Required work: Nothing should change. Output the data exactly.

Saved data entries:
Content starts

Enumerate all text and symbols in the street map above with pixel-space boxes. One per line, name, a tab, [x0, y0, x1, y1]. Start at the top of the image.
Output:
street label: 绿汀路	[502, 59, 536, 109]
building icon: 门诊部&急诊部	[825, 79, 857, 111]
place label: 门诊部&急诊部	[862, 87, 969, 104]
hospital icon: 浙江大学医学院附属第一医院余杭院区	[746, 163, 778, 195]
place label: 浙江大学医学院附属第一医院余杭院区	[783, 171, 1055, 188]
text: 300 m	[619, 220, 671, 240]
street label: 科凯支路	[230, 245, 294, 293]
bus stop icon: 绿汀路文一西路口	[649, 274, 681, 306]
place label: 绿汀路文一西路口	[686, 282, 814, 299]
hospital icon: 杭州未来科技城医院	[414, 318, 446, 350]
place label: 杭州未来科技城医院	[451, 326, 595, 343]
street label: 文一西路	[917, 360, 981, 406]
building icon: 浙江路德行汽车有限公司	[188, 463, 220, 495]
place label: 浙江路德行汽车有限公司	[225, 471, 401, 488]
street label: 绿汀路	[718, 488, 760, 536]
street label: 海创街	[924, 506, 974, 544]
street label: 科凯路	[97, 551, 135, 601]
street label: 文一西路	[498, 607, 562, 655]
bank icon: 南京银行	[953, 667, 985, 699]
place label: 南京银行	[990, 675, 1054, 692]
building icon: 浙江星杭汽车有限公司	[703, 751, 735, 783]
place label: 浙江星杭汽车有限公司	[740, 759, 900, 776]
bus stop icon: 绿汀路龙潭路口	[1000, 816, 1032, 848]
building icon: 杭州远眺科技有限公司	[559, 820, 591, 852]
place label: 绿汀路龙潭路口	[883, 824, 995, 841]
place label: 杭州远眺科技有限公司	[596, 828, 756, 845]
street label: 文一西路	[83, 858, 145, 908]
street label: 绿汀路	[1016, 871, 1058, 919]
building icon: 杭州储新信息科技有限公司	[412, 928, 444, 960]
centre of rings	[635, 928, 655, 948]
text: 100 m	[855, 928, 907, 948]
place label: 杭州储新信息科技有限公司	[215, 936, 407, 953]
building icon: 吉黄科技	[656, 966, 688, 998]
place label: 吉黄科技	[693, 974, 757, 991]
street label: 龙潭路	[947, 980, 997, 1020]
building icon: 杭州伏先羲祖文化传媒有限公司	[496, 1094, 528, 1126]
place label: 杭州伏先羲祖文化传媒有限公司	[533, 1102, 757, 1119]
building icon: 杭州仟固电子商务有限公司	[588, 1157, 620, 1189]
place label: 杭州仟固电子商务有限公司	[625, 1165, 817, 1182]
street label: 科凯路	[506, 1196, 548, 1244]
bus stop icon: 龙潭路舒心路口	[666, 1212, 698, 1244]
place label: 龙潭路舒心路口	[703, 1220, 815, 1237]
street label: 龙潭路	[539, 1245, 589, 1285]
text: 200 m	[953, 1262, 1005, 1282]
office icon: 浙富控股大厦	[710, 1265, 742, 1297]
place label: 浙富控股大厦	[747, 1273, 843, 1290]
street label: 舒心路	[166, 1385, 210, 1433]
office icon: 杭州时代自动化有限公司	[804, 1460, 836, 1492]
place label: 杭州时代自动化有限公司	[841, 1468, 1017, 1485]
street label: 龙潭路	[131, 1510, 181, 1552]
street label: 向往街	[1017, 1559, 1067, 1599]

Content ends

Exercise response:
Enumerate all text and symbols in the street map above with pixel-space boxes. One per line, name, a tab, [x0, y0, x1, y1]. Start at the top of the image.
Output:
street label: 绿汀路	[502, 59, 536, 109]
building icon: 门诊部&急诊部	[825, 79, 857, 111]
place label: 门诊部&急诊部	[862, 87, 969, 104]
hospital icon: 浙江大学医学院附属第一医院余杭院区	[746, 163, 778, 195]
place label: 浙江大学医学院附属第一医院余杭院区	[783, 171, 1055, 188]
text: 300 m	[619, 220, 671, 240]
street label: 科凯支路	[230, 245, 294, 293]
bus stop icon: 绿汀路文一西路口	[649, 274, 681, 306]
place label: 绿汀路文一西路口	[686, 282, 814, 299]
hospital icon: 杭州未来科技城医院	[414, 318, 446, 350]
place label: 杭州未来科技城医院	[451, 326, 595, 343]
street label: 文一西路	[917, 360, 981, 406]
building icon: 浙江路德行汽车有限公司	[188, 463, 220, 495]
place label: 浙江路德行汽车有限公司	[225, 471, 401, 488]
street label: 绿汀路	[718, 488, 760, 536]
street label: 海创街	[924, 506, 974, 544]
street label: 科凯路	[97, 551, 135, 601]
street label: 文一西路	[498, 607, 562, 655]
bank icon: 南京银行	[953, 667, 985, 699]
place label: 南京银行	[990, 675, 1054, 692]
building icon: 浙江星杭汽车有限公司	[703, 751, 735, 783]
place label: 浙江星杭汽车有限公司	[740, 759, 900, 776]
bus stop icon: 绿汀路龙潭路口	[1000, 816, 1032, 848]
building icon: 杭州远眺科技有限公司	[559, 820, 591, 852]
place label: 绿汀路龙潭路口	[883, 824, 995, 841]
place label: 杭州远眺科技有限公司	[596, 828, 756, 845]
street label: 文一西路	[83, 858, 145, 908]
street label: 绿汀路	[1016, 871, 1058, 919]
building icon: 杭州储新信息科技有限公司	[412, 928, 444, 960]
centre of rings	[635, 928, 655, 948]
text: 100 m	[855, 928, 907, 948]
place label: 杭州储新信息科技有限公司	[215, 936, 407, 953]
building icon: 吉黄科技	[656, 966, 688, 998]
place label: 吉黄科技	[693, 974, 757, 991]
street label: 龙潭路	[947, 980, 997, 1020]
building icon: 杭州伏先羲祖文化传媒有限公司	[496, 1094, 528, 1126]
place label: 杭州伏先羲祖文化传媒有限公司	[533, 1102, 757, 1119]
building icon: 杭州仟固电子商务有限公司	[588, 1157, 620, 1189]
place label: 杭州仟固电子商务有限公司	[625, 1165, 817, 1182]
street label: 科凯路	[506, 1196, 548, 1244]
bus stop icon: 龙潭路舒心路口	[666, 1212, 698, 1244]
place label: 龙潭路舒心路口	[703, 1220, 815, 1237]
street label: 龙潭路	[539, 1245, 589, 1285]
text: 200 m	[953, 1262, 1005, 1282]
office icon: 浙富控股大厦	[710, 1265, 742, 1297]
place label: 浙富控股大厦	[747, 1273, 843, 1290]
street label: 舒心路	[166, 1385, 210, 1433]
office icon: 杭州时代自动化有限公司	[804, 1460, 836, 1492]
place label: 杭州时代自动化有限公司	[841, 1468, 1017, 1485]
street label: 龙潭路	[131, 1510, 181, 1552]
street label: 向往街	[1017, 1559, 1067, 1599]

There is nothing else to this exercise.